The story is a fantasy, something Bergman has rarely steered towards on film, but Bergman was a big lover of opera and this was one he wanted to bring to the screen for many years. The director rises to the challenge in bringing that magic to a theatrical stage. The story is both complex and simple and was in many ways Mozart’s ‘A Midsummer Nights Dream’. In the story the Queen of the Night has Prince Tamino to rescue her daughter, Pamina from wicked High Priest Sarastro with music being one of the protecting forces from the manipulative Papageno. It is sometimes hard to follow, but is very easy to enjoy. Bergman reminds us from time to time that this is an opera production, in spite of the fact the Queen’s mirror has a projected face on it and other fantasy conveits such as the magical snow. Elsewhere he allows us to see the performers waiting in the wings.

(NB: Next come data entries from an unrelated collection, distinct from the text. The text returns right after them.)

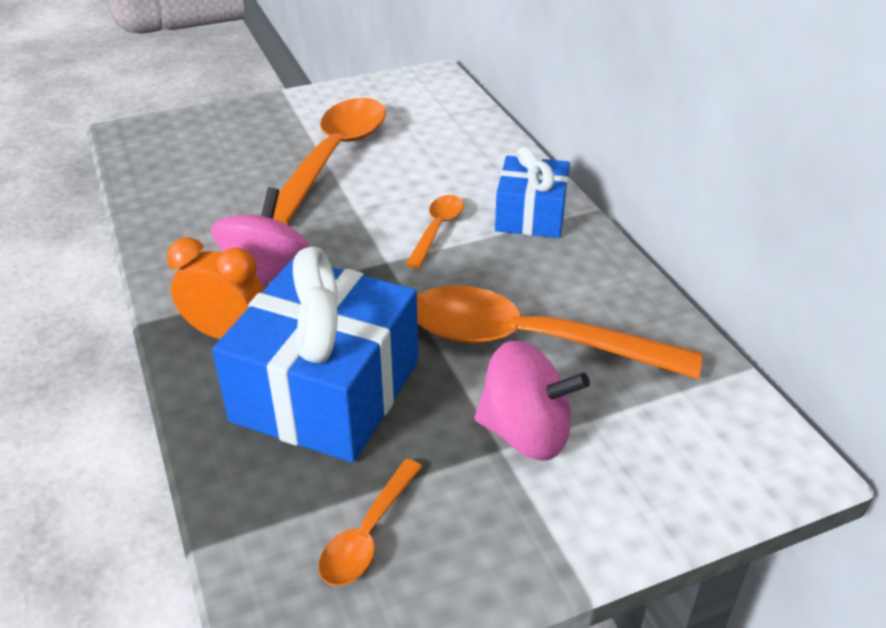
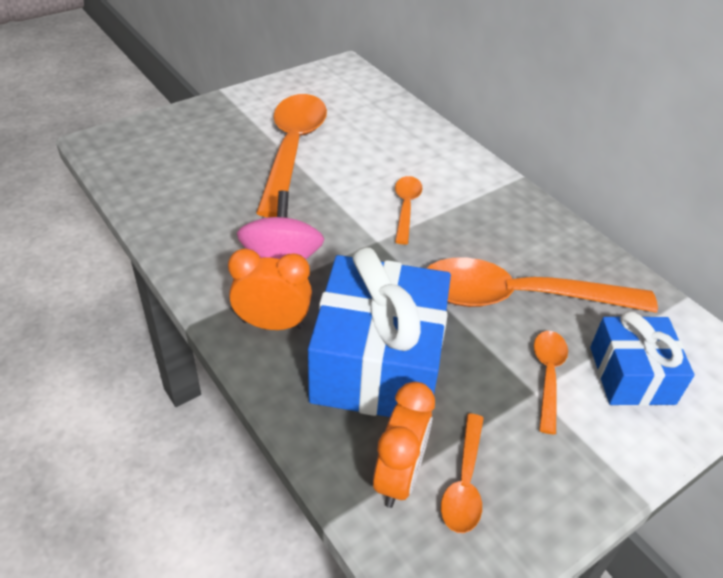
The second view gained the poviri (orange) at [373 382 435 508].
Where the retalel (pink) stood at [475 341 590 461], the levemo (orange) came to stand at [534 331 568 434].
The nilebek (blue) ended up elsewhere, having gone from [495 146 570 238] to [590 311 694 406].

This film is a joy to watch and in some ways not far removed from the style of Michael Powell’s The Tales of Hoffmann (1951) and like that film also has elements of kitsch. As ever, as one would expect from BFI there are some very interesting contextual extras from the archives, including Lotte Reininger’s 1935 animated film Papageno using silhouette figures to Mozart’s music. There is also a documentary made in 1938 following Mozart’s footsteps in his birth town of Salzburg. This travelogue is fascinating for a number of reasons, not least of all for the fact that this short was filmed months after the Nazi Anschluss of Austria and we see many Nazi flags flying on the bridges over the river Salzach. Another drama documentary, On Such a Night (1955) and directed by Anthony Asquith follows an American tourist travelling from London Victoria to Glyndebourne to see a performance of Mozart’s ‘The Marriage of Figaro’.